Data formats, groups and sources in geospatial technology; main data portals of NOAA, NASA, USGS, GIS Clearinghouses
================================================================
Basic Common GIS Formats
Below is a list of common and less common formats of data used in GIS analysis. Some data formats are being used solely in GIS (e.g. shapefiles, coverages) and some are used solely in remote sensing and earth science (e.g. NetCDF, HDF). Development of the software helps to integrate these data in easier way now.
Used abbreviations:
ESRI: Environmental Systems Research Institute, Redlands, CA
USGS: United States Geological Survey
NOAA: National Oceanographic and Atmospheric Administration
NASA: National Aeronautics and Space Administration
Related to ArcGIS software (ESRI Inc.):
-
Coverage (vector), original ESRI format, not much in use
-
Interchange Format (or Export Format, .e00), not much in use
-
Shapefile (vector), widely used by ESRI and other GIS software
-
ESRI GRID (raster), still in use in many ArcGIS applications
-
ESRI Geodatabases (file .gdb and personal, .mdb), standard compact format
USGS
-
Digital Line Graph (DLG) (vector), USGS, still can be found in many USGS sites, not much in general use
-
Spatial Data Transfer Standard (SDTS), USGS, still can be found in many USGS sites, not much in general use
-
Digital Raster Graph (DRG) (raster), USGS, still can be found in many USGS sites, not much in general use
NOAA, NASA
-
NetCDF (.nc)

ASSIGNED TASK:
Please copy everything from "Data formats, groups" down to "easier way now." in the GIS data formats page, swapping "remote sensing" for "satellite imaging". The items that come next have nothing to do with this.

RECORDS:
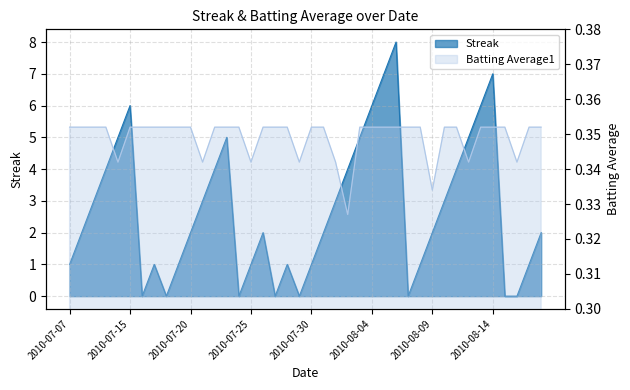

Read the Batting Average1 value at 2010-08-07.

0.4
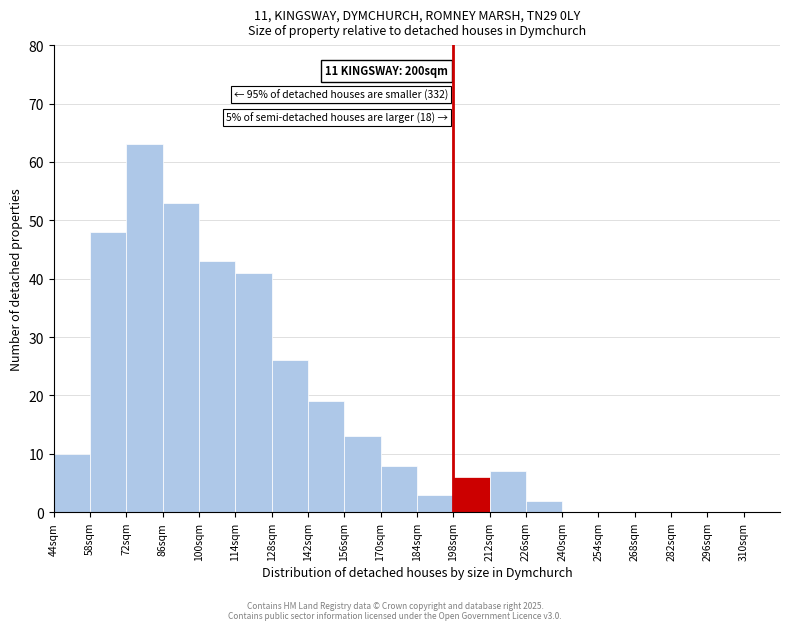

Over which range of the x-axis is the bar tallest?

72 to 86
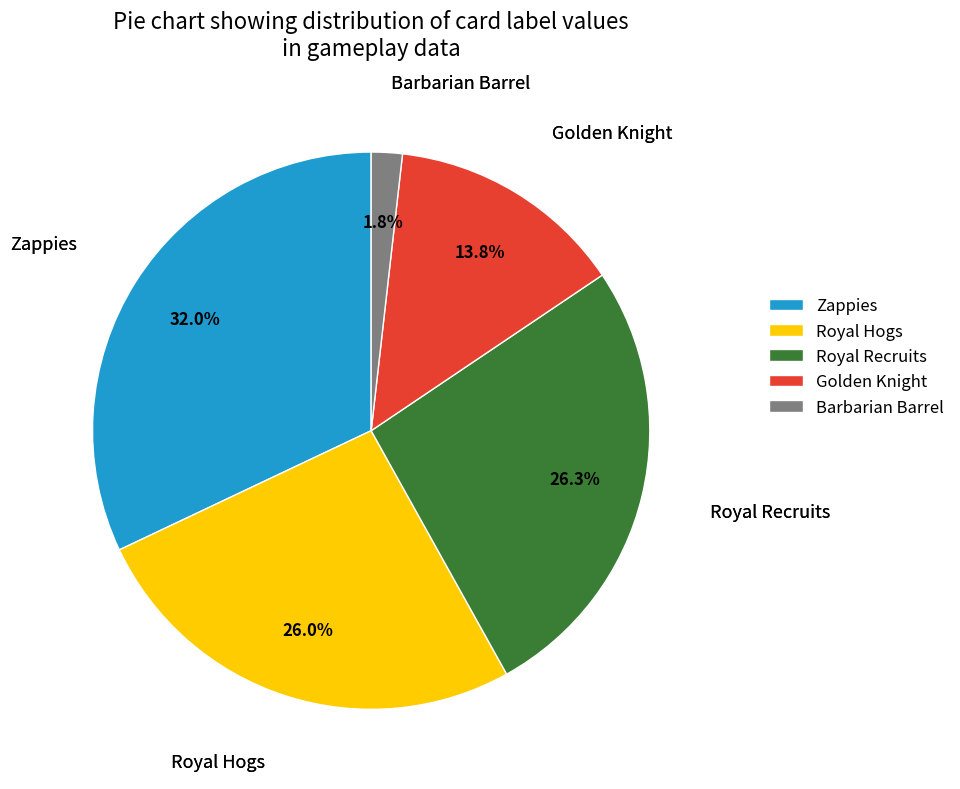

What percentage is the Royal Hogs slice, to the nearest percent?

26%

RESULT:
Data formats, groups and sources in geospatial technology; main data portals of NOAA, NASA, USGS, GIS Clearinghouses
================================================================
Basic Common GIS Formats
Below is a list of common and less common formats of data used in GIS analysis. Some data formats are being used solely in GIS (e.g. shapefiles, coverages) and some are used solely in satellite imaging and earth science (e.g. NetCDF, HDF). Development of the software helps to integrate these data in easier way now.